Из пяти масляных ламп, широких стеклянных сосудов с высокими горлышками, в которых плавали горящие фитили, две были желтовато-коричневые, три — красные.
Я сел за стол напротив Аннамарии и обнаружил, что он накрыт к обеду.
Два сорта сыра, два — оливок. Порезанные клинышками помидоры, кружочками — огурцы. Миска с йогуртом. Тарелка с инжиром. Хлеб с хрустящей корочкой.
Я и не чувствовал, до чего мне хотелось пить, пока не увидел кружку с чаем, в который, как я понял по вкусу, добавили персиковый сок.
А в широкой вазе плавали три цветка с дерева, которое росло на участке.
Не произнеся ни слова, мы принялись за еду, словно не было ничего необычного в том, что я ее нашел или она меня ждала.
Она из ламп горела на столике в маленькой кухне, остальные — в комнате. На потолке над каждой лампой высвечивались круги, от которых разбегались постоянно изменяющие форму тени.
— Очень красиво, — наконец подал я голос. — Эти масляные лампы.
— Свет других дней, — откликнулась она.
— Других дней?
— Солнце выращивает растения. Растения выделяют масло. Масло горит в лампе — отдает свет других дней.
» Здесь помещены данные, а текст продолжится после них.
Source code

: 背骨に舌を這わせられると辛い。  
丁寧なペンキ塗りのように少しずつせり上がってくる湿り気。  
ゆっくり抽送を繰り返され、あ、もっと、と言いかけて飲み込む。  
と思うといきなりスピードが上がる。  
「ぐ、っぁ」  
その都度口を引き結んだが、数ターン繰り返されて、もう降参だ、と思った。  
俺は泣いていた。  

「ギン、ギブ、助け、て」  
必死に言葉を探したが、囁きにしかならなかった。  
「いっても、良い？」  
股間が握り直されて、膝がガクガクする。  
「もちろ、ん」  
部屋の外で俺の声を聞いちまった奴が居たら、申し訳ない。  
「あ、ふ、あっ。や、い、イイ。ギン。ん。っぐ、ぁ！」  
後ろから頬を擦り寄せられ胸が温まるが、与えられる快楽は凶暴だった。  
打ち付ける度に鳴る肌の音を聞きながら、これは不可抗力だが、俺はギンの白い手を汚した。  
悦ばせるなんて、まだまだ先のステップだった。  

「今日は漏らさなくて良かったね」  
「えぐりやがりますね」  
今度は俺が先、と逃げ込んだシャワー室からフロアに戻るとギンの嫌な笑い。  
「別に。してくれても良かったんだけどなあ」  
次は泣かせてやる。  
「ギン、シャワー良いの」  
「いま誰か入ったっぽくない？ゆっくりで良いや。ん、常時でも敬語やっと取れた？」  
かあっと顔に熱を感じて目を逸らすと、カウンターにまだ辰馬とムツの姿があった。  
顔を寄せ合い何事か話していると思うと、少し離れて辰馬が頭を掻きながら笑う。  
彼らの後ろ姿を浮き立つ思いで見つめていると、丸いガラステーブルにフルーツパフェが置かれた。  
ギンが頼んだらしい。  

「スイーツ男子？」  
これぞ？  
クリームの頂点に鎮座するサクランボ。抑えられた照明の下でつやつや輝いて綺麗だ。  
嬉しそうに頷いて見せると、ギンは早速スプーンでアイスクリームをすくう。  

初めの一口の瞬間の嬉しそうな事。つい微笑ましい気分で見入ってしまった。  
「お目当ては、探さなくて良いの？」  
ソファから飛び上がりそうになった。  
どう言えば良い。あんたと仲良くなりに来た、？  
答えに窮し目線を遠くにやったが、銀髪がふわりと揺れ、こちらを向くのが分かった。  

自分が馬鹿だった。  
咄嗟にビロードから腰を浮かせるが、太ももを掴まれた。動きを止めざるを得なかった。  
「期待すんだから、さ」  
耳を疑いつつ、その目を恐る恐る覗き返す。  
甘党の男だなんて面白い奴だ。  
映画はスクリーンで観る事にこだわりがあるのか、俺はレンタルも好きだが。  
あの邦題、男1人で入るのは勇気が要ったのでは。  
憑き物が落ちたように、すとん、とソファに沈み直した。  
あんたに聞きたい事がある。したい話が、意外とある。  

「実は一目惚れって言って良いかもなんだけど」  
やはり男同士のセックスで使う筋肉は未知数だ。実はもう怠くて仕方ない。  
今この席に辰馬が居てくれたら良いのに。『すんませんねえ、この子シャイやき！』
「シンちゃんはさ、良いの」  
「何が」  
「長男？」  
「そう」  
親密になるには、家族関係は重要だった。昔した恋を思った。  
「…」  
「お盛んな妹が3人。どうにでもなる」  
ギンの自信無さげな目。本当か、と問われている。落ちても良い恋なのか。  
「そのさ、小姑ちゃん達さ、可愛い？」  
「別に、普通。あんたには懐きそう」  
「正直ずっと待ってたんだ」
Я никогда не думал, что свет масляной лампы — запасенный, преобразованный, а потом отданный солнечный свет прошлого, но, разумеется, так оно и было.
— Свет масляных ламп напоминает мне о родителях.
— Расскажи мне о них.
— Тебе будет скучно.
— А ты попробуй.
Улыбка. Покачивание головы. Она продолжала есть и ничего не сказала.
После возвращения с пирса она не переоделась, осталась в тех же теннисных туфлях, серых брюках и широком розовом свитере. Только закатала рукава, обнажив изящные запястья.
Серебряный колокольчик по-прежнему блестел на серебряной цепочке.
— Очень красивый медальон, — прокомментировал я.
Она не ответила.
— Он что-то означает?
Она встретилась со мной взглядом.
— Как и всё.
Что-то в ее взгляде заставило меня отвести глаза, и я почувствовал страх. Не за нее. Страх… не знаю какой. Ощутил, как сердце заполняет беспомощность, не понимая, какая на то причина.
Она принесла с кухни керамический кувшин и наполнила мою кружку.
Когда она вновь села напротив меня, я протянул к ней руку, ладонью вверх.
— Возьмешь меня за руку?
— Ты хочешь подтвердить то, что уже знаешь?
Я продолжал тянуться к ней.
Она уступила, взяла меня за руку.
Квартира над гаражом исчезла, и я больше не сидел на виниловом стуле с хромированными ножками, а стоял на берегу в кровавом свете, под горящим небом и под чем-то огненным, поднимающимся из моря.
Когда она убрала руку, видение исчезло. Гореть остались только фитили ламп, надежно упрятанные в стекло.